Optimizing HoloViews and Param for faster streaming/DynamicMap
Context
We are developing a dashboard using Panel+HoloViews, displaying data streams from Kafka (a variety of 1D and 2D plots). Despite updating only once per second we are experiencing a variety of performance issues, so I started working on some profiling and optimizations. Encouraged by early successes (see perf: Add numeric fast path to max_range and dimension_range by SimonHeybrock · Pull Request #6806 · holoviz/holoviews · GitHub, which was just accepted and merged), I kept going and had some more good reauls (up to 3-4x service-side speedup, 2x end-to-end across a range of element types and overlay sizes).
Below I will be describing a lot of small and mostly unrelated (but similar) changes that compound into substantial improvements overall. This is currently not in a cleaned-up state and far from ready for a PR, because I would first like to gauge interest in these changes - some of them are double-edges swords as performance gains are moderate but complexity improves. Roughly speaking, I’d like to:
- Hear your opinions.
- Get feedback on how much this actually improves performance in real dashboards, as benchmarks are always limited. Do you have any non-trivial apps that you could try this out on? Branches in my forks a listed below.

▶ **Provided records**:
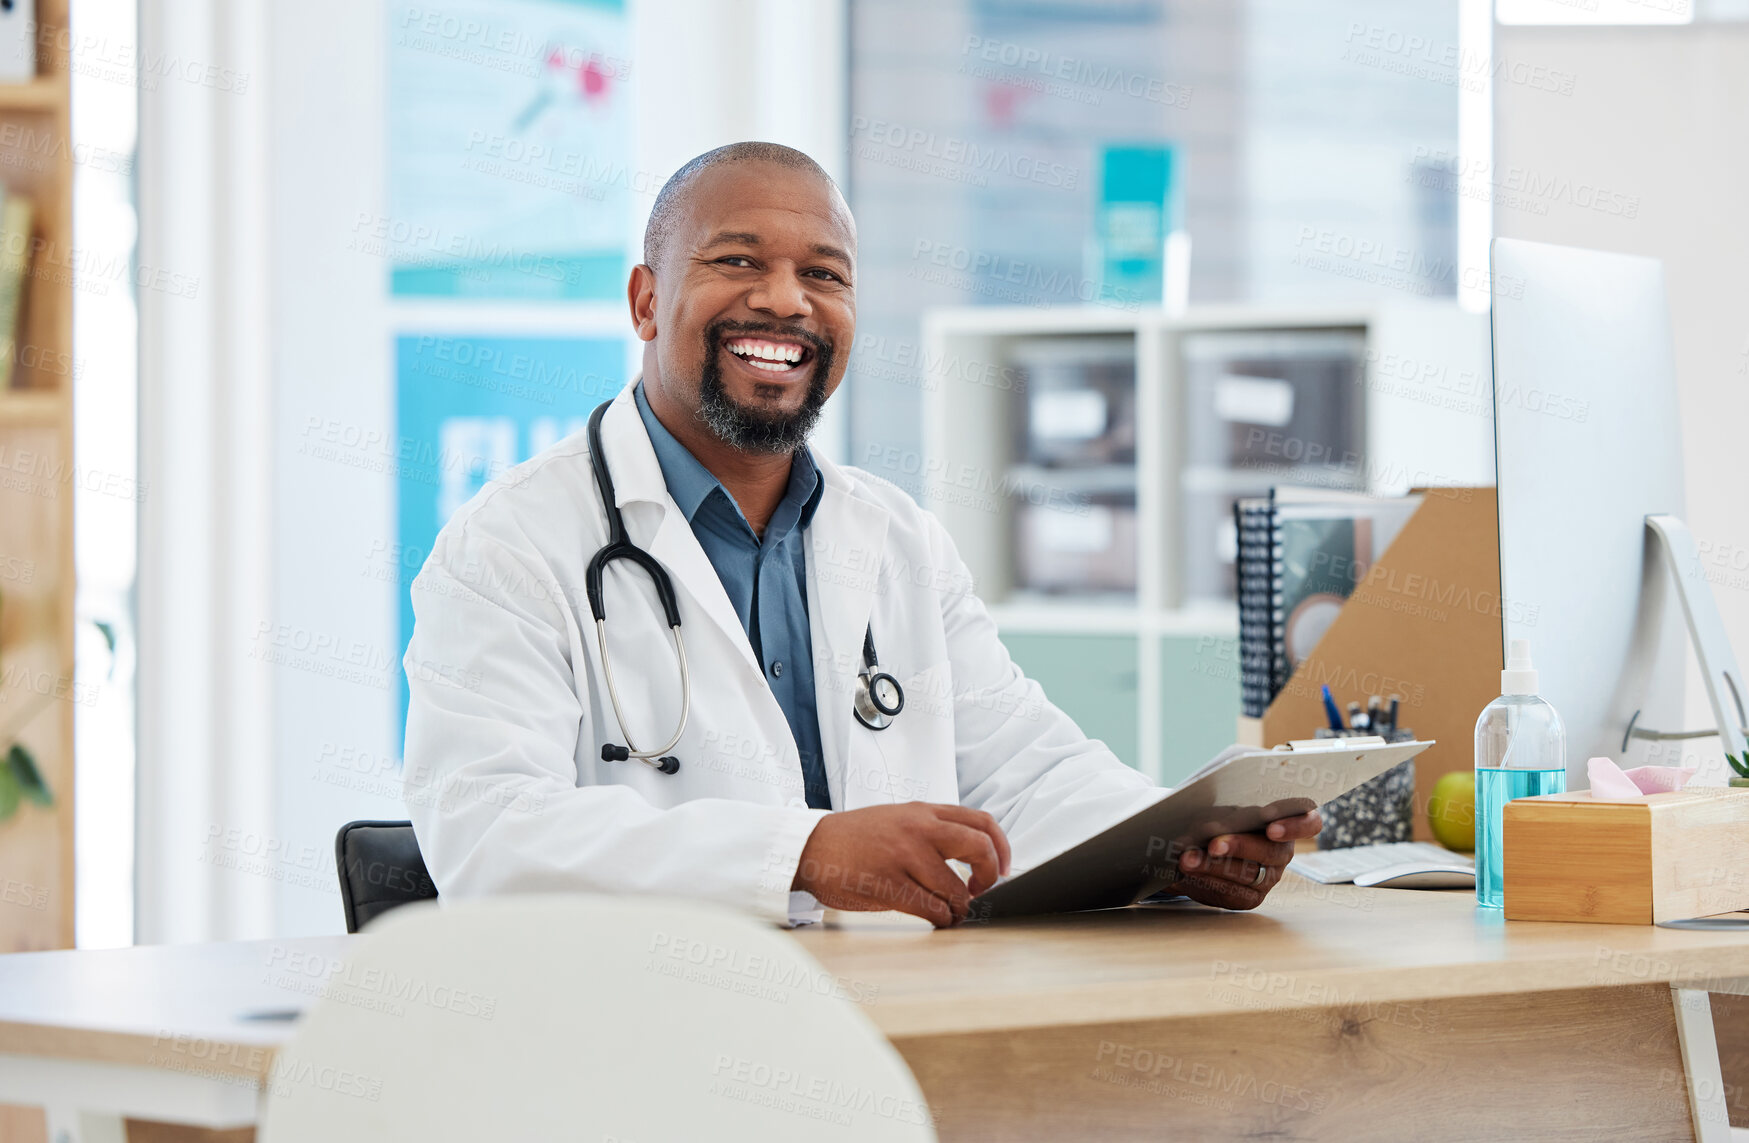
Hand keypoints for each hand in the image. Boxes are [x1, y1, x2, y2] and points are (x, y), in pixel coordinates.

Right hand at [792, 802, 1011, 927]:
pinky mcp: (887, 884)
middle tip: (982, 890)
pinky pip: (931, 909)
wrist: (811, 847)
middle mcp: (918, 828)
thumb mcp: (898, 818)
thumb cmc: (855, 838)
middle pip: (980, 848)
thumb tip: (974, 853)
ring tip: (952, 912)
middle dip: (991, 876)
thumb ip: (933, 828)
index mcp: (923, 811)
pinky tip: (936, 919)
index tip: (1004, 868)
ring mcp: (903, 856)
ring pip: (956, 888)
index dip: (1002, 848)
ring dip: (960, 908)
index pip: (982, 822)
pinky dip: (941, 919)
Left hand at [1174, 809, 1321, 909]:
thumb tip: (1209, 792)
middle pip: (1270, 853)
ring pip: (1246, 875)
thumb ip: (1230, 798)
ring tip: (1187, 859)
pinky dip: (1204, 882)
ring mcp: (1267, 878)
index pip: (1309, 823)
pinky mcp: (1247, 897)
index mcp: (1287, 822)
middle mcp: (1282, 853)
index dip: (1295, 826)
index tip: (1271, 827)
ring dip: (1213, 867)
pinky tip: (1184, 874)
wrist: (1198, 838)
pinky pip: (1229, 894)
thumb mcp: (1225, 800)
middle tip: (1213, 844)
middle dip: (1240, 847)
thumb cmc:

▶ **Brief**: Continue the forum post on optimizing HoloViews and Param for faster streaming, starting after its final sentence.

▶ **Response to this exercise**:
- Find out if and how things should be incorporated. I don’t think one big PR is a good idea. We could pick a few of the most promising changes and handle them individually.
I’d like to gauge interest in these changes before cleaning them up into proper PRs. Each optimization is an independent commit and could be submitted separately.
The total size of the changes is quite modest actually:
$ cd holoviz/param && git diff --stat main
param/parameterized.py | 49 +++++++++++++++++++++++++++++++++++--------------
1 file changed, 35 insertions(+), 14 deletions(-)
$ cd holoviz/holoviews && git diff --stat main
holoviews/core/data/__init__.py | 5 +++--
holoviews/core/util/types.py | 33 +++++++++++++++++++++++++++++----
holoviews/plotting/bokeh/element.py | 98 ++++++++++++++++++++++++++++++++++++++++++++++++++++++++++++++++++++++++++++++++++++++++++--------
holoviews/plotting/bokeh/graphs.py | 14 ++++++++------
holoviews/plotting/bokeh/plot.py | 10 ++++++----
holoviews/plotting/plot.py | 4 ++--
6 files changed, 138 insertions(+), 26 deletions(-)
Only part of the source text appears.